Diakonia.id – Hukum Allah yang diberikan kepada Musa merupakan serangkaian panduan yang dirancang guna memastikan perilaku Israel mencerminkan status mereka sebagai umat pilihan Allah. Hukum Allah mencakup perilaku moralitas, posisi mereka sebagai teladan kesalehan bagi bangsa-bangsa lain, dan prosedur sistematis dalam mengakui kekudusan Allah dan keberdosaan manusia. Dalam upaya memahami tujuan dari hukum-hukum ini, umat Yahudi dan umat Kristen mengelompokkannya berdasarkan kategori. Inilah yang membedakan antara hukum moralitas, hukum tata cara ibadah, dan hukum keadilan.
Hukum Moralitas
Hukum moralitas, atau mishpatim, berkaitan dengan keadilan dan hukuman yang sering diterjemahkan sebagai “peraturan.” Mishpatim dikatakan berakar pada sifat kudus Allah. Dengan demikian peraturan itu kudus, adil, dan tak berubah. Tujuannya adalah mendukung kesejahteraan mereka yang taat. Nilai hukum cukup logis dan masuk akal. Hukum moralitas mencakup peraturan dalam hal keadilan, sikap hormat, dan perilaku seksual, dan Sepuluh Perintah Allah termasuk di dalamnya. Dituliskan pula denda dan sanksi bagi mereka yang tidak taat terhadap peraturannya. Hukum moralitas tidak mengarahkan manusia kepada Kristus; gunanya hanya menunjukkan keadaan berdosanya umat manusia.
Umat Protestan modern seringkali berselisih paham mengenai keberlakuan mishpatim dalam zaman gereja. Ada mereka yang percaya bahwa ajaran Yesus tentang keberlakuan hukum masih tetap hingga bumi ini sudah tiada (Matius 5:18) sehingga mereka menganggap orang percaya masih terikat padanya. Namun ada orang Kristen yang menganggap bahwa Yesus telah menggenapi syarat ini (Matius 5:17), dan kita sekarang berada di bawah hukum Kristus (Galatia 6:2), yang dianggap sebagai “mengasihi Allah dan mengasihi orang lain” (Matius 22:36-40). Meskipun banyak hukum moralitas Perjanjian Lama yang memberi kita contoh yang baik akan cara mengasihi Allah dan mengasihi sesama, ketidakterikatan pada hukum bukanlah izin untuk berdosa (Roma 6:15), kita tidak terikat pada mishpatim.

^^^^

[Soal yang Diberikan a]:
Konversikan seluruh entri di bawah ini menjadi CSV dua kolom bernama permintaan dan jawaban, satu baris per entri, dengan setiap teks ditempatkan dalam satu kolom berkutip dan jeda barisnya diganti spasi. Gambar tidak perlu disertakan dalam hasilnya.

^^^^

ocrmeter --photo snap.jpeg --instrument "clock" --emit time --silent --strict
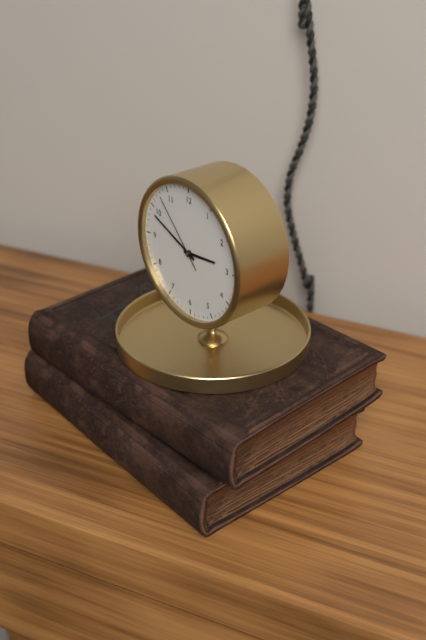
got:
2:49:53
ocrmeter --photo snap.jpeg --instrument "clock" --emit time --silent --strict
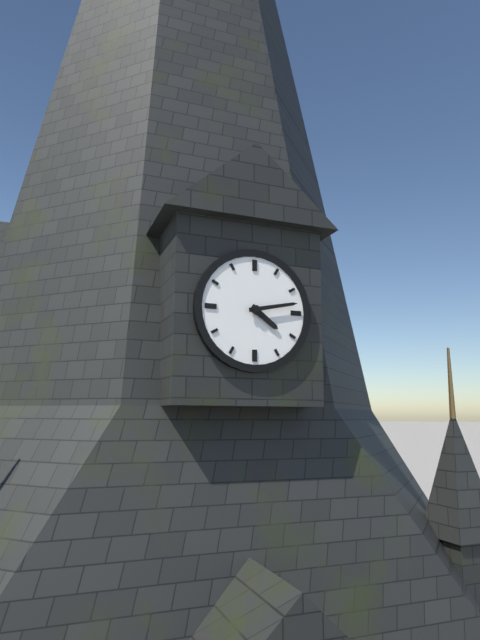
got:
4:13
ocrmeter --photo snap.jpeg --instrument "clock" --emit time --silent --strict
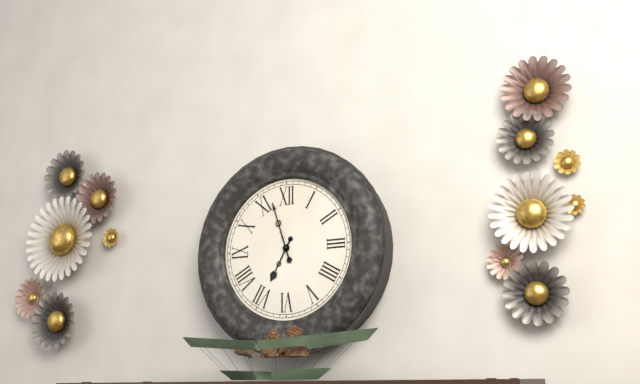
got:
6:57
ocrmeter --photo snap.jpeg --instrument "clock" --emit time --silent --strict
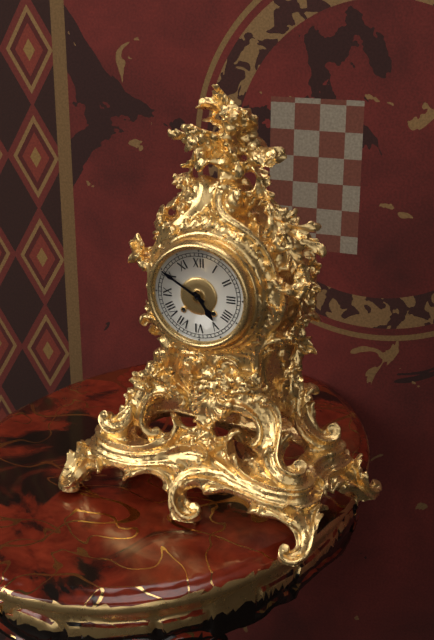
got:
4:50
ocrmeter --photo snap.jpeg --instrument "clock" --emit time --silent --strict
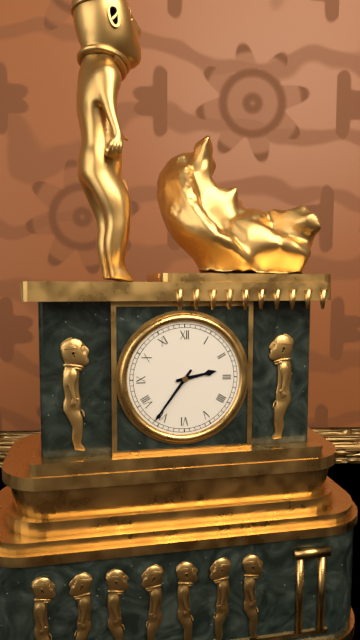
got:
2:36
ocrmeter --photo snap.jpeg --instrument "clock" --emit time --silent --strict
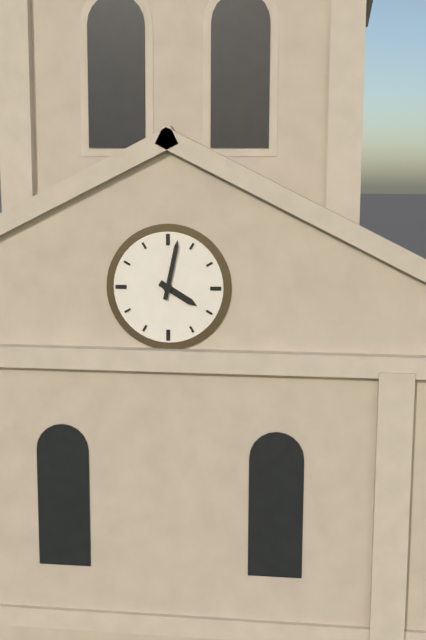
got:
4:02
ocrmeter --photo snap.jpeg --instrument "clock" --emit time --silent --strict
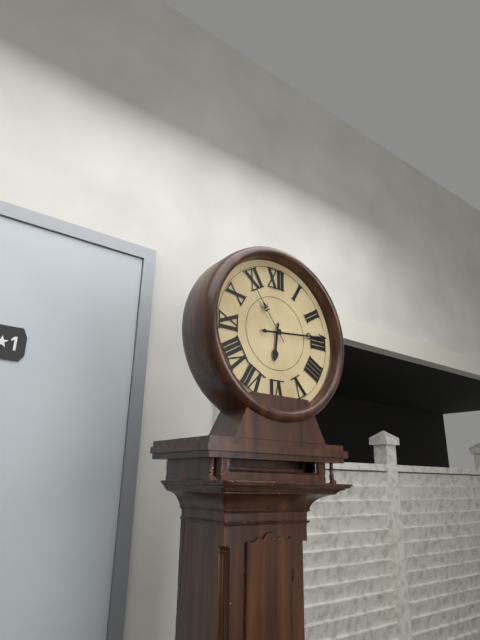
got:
6:14:54
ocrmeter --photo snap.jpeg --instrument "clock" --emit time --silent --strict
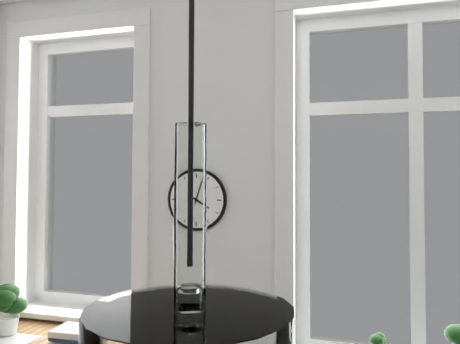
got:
4:03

^^^^

[Soal yang Diberikan b]:
Rujukan ayat Alkitab apa saja yang dicantumkan dalam artikel tentang hukum Allah di atas?

[Keluaran Lengkap a]:
permintaan,jawaban
"ocrmeter --photo snap.jpeg --instrument ""clock"" --emit time --silent --strict got:","2:49:53"
"ocrmeter --photo snap.jpeg --instrument ""clock"" --emit time --silent --strict got:","4:13"
"ocrmeter --photo snap.jpeg --instrument ""clock"" --emit time --silent --strict got:","6:57"
"ocrmeter --photo snap.jpeg --instrument ""clock"" --emit time --silent --strict got:","4:50"
"ocrmeter --photo snap.jpeg --instrument ""clock"" --emit time --silent --strict got:","2:36"
"ocrmeter --photo snap.jpeg --instrument ""clock"" --emit time --silent --strict got:","4:02"
"ocrmeter --photo snap.jpeg --instrument ""clock"" --emit time --silent --strict got:","6:14:54"
"ocrmeter --photo snap.jpeg --instrument ""clock"" --emit time --silent --strict got:","4:03"

[Keluaran Lengkap b]:
- Matius 5:18
- Matius 5:17
- Galatia 6:2
- Matius 22:36-40
- Roma 6:15